This works, except the output is pretty garbled and unusable. For instance:
- the Router's command prompt is always printed twice (on separate lines)
- password entry is not masked (ie it shows what you are typing)
- although normal entry isn't repeated (ie a typed command does not get doubled)
- streaming output often breaks (ie listing the configuration stops prematurely)
- ctrl-a, ctrl-e etc to move the cursor does not work

Any ideas on this one? I'd appreciate any! Maybe a better way of doing this? Thanks!


----------



## DutchDaemon (May 12, 2009)

I have a feeling that this is not feasible, because inetd is normally used to start daemons, not programs. The cu program may not have built-in logic that can handle anything other than a local console to deliver output to. So things like line breaks (or even lines) may be misinterpreted/garbled because they're not displayed on a local console, but transported/packaged over a tcp/telnet connection.
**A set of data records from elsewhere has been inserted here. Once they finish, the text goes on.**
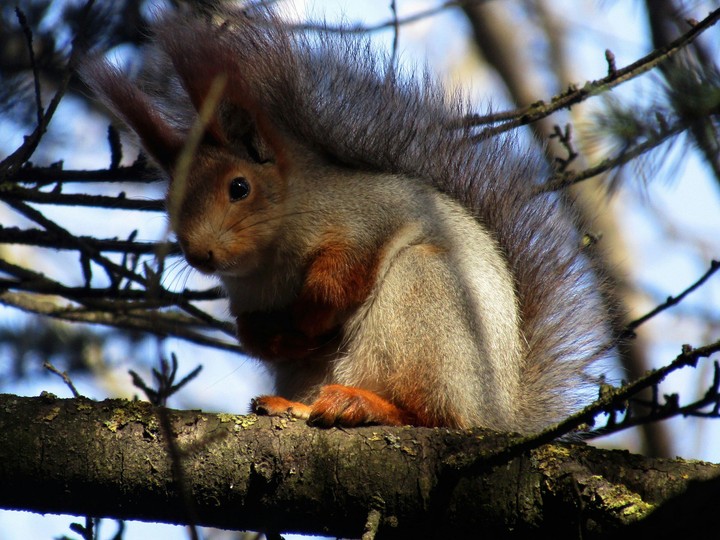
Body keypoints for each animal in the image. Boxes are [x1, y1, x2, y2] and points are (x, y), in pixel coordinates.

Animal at [81, 5, 612, 433]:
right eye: (170, 202)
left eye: (239, 187)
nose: (200, 254)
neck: (268, 263)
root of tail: (497, 416)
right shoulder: (246, 297)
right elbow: (250, 331)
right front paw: (274, 337)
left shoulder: (371, 216)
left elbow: (344, 271)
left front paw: (313, 312)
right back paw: (292, 405)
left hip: (428, 306)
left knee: (433, 416)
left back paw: (365, 405)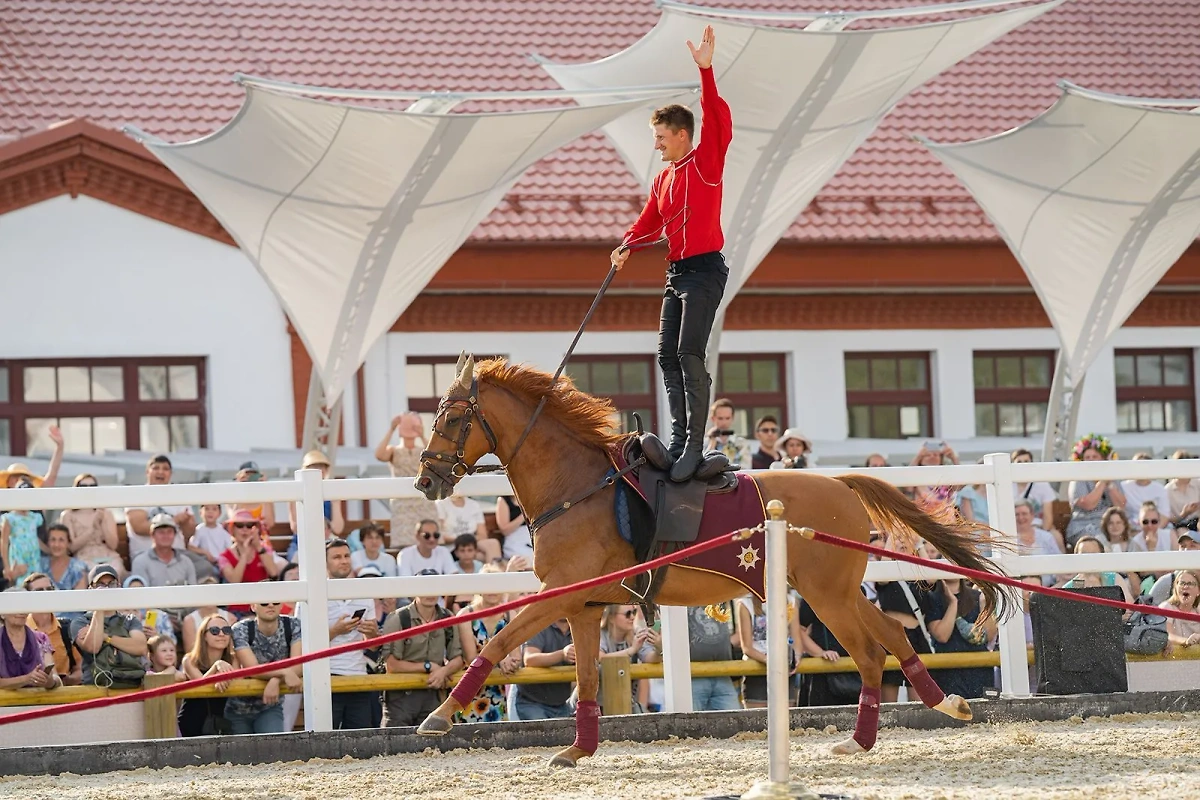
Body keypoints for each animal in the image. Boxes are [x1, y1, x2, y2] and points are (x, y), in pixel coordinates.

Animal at [417, 357, 1008, 767]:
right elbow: (583, 678)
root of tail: (839, 483)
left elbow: (496, 643)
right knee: (891, 633)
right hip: (832, 592)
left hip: (828, 594)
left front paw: (441, 715)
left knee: (868, 651)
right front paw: (578, 750)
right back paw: (938, 706)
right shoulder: (584, 608)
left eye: (451, 416)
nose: (426, 479)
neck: (580, 488)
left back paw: (866, 739)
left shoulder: (562, 595)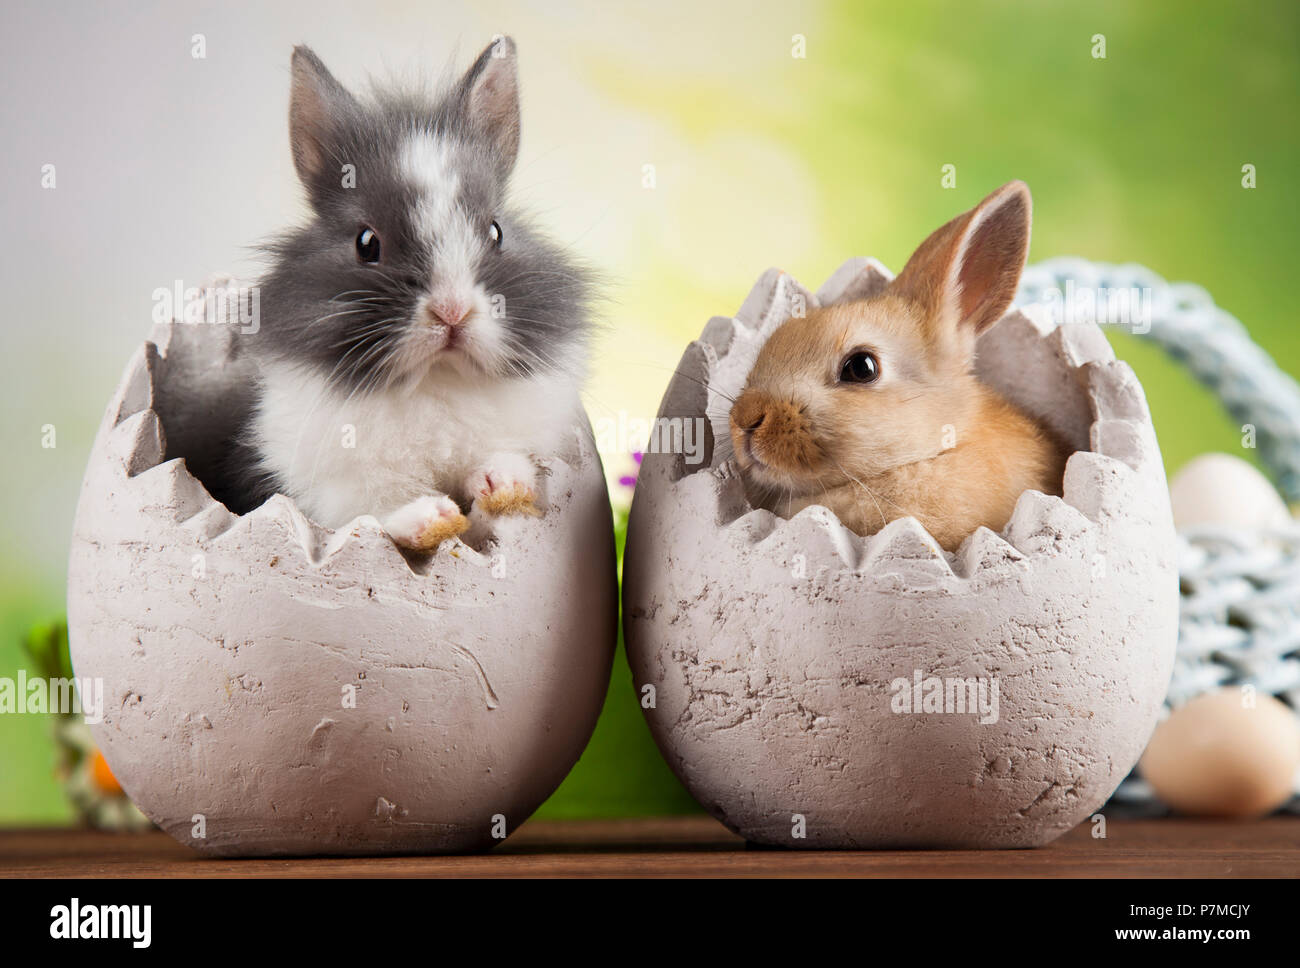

An alternative approach might be to turn the serial connection command into a shell script, create a special user for this type of activity (user 'console', for example), and set that shell script as its login shell. That special user ssh's into the box, and the shell starts (dropping the user in a serial console, ready to use -- closing it closes the shell, which closes ssh). Just a thought, probably needs ironing out.


----------



## megagram (May 12, 2009)

Thanks for the reply; I appreciate the input.

However, do you (or anybody else) know of another solution that I could implement here. I know this can be done using a Cisco router as the console server (connecting via telnet on various ports 2000 and above) to reach directly-connected serial devices.

Any help or advice is aprpeciated. Thanks!


----------



## DutchDaemon (May 12, 2009)

There are appliances for that purpose, yes (console servers, they go by different names). It's basically a box with serial connections on one end and an ethernet interface on the other, which provides an out-of-band connection to servers. Each serial interface has its own port number on the IP address on the ethernet interface. I used to admin a bunch of servers in the US from the Netherlands like that -- single-user mode and all. Next to it was a box for (cycling/managing) the power connections. They all cost quite a lot of money though, and I'm not sure about ways to emulate that kind of functionality using a FreeBSD box.


----------



## gordon@ (May 12, 2009)

There is an article on setting up a FreeBSD based console server. It's a bit dated, but it should help you on your way:
http://www.freebsd.org/doc/en/articles/console-server/index.html

Basically, it looks like you will probably want to use a program like:
http://www.conserver.com/
which claims to have "reverse telnet" functionality.


----------



## megagram (May 12, 2009)

Thanks for the reply, Gordon. I looked at this already but it appears that I would need to use the conserver client program to initiate connections. The trouble is, all of the clients would be Windows-based machines which cannot run the conserver client. I need basic Telnet connectivity.


----------



## tingo (May 16, 2009)

What about comms/comserv?


----------